::: Data extract :::

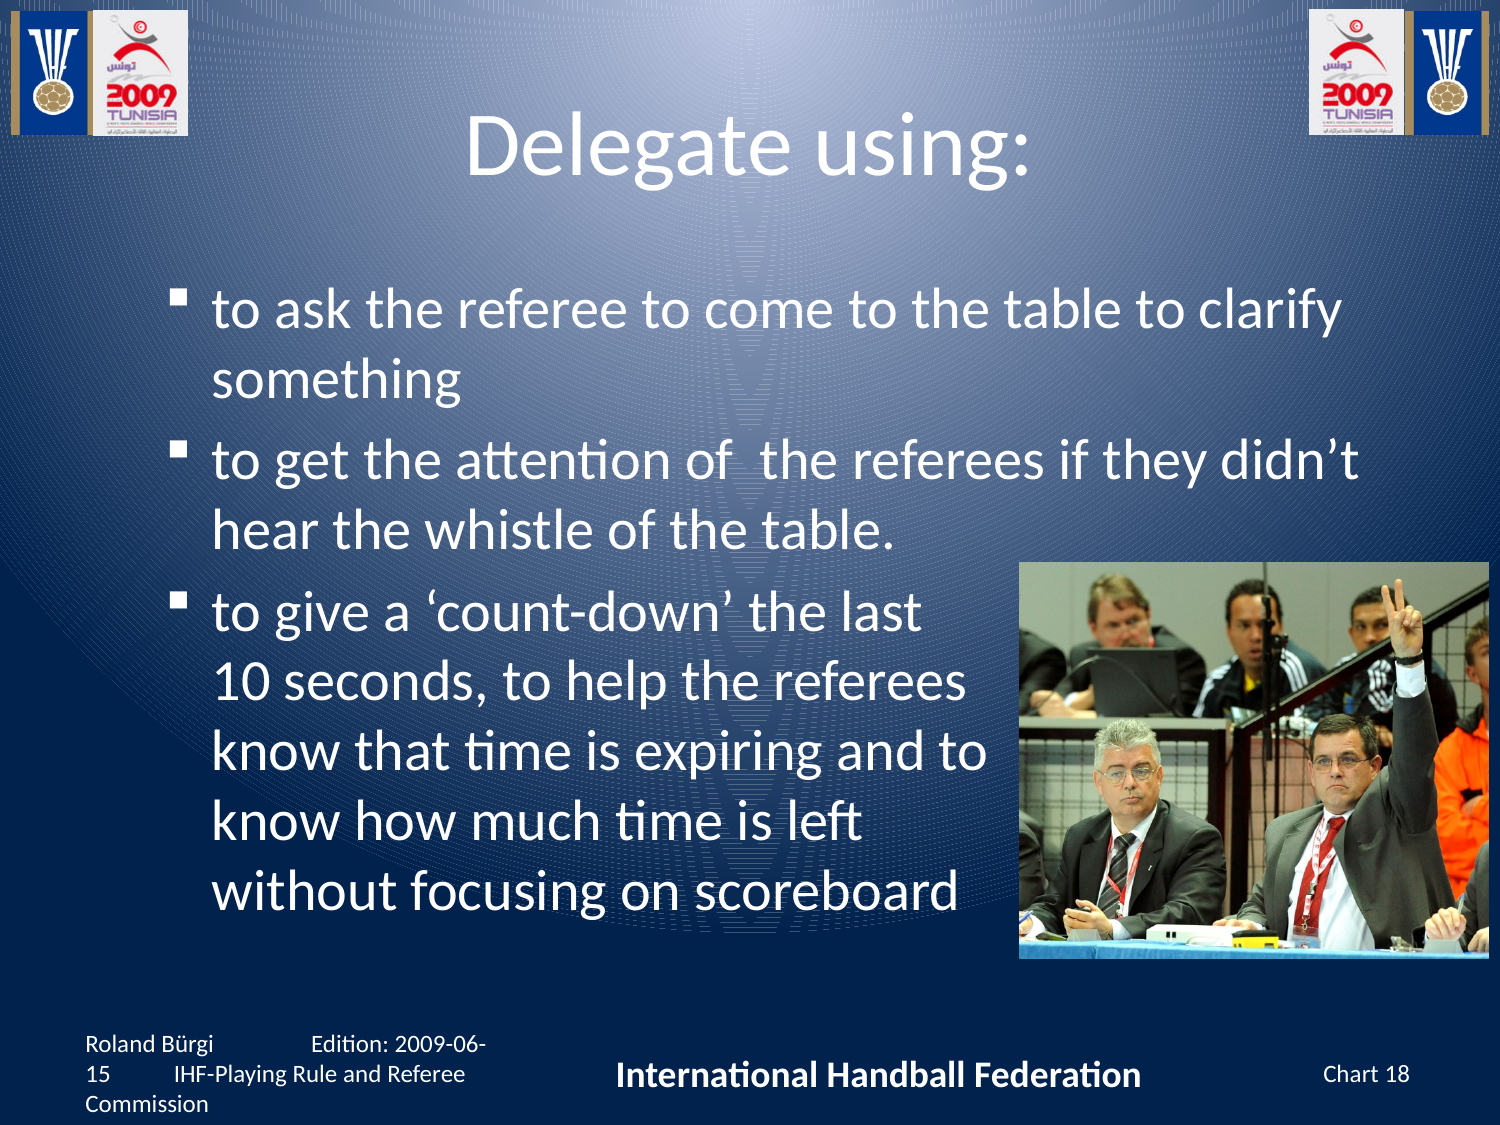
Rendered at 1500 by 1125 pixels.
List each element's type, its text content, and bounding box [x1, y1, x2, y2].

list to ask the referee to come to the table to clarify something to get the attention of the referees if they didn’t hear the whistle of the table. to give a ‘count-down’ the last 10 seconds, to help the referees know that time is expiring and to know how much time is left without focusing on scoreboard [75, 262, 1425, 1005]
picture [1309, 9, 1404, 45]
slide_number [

:::

* _Exercise details_:
An exact copy of every entry, pictures left out, is what to write here.

* _Expected output_:
Rendered at 1500 by 1125 pixels.
List each element's type, its text content, and bounding box [x1, y1, x2, y2].

list to ask the referee to come to the table to clarify something to get the attention of the referees if they didn’t hear the whistle of the table. to give a ‘count-down’ the last 10 seconds, to help the referees know that time is expiring and to know how much time is left without focusing on scoreboard [75, 262, 1425, 1005]
picture [1309, 9, 1404, 45]
slide_number [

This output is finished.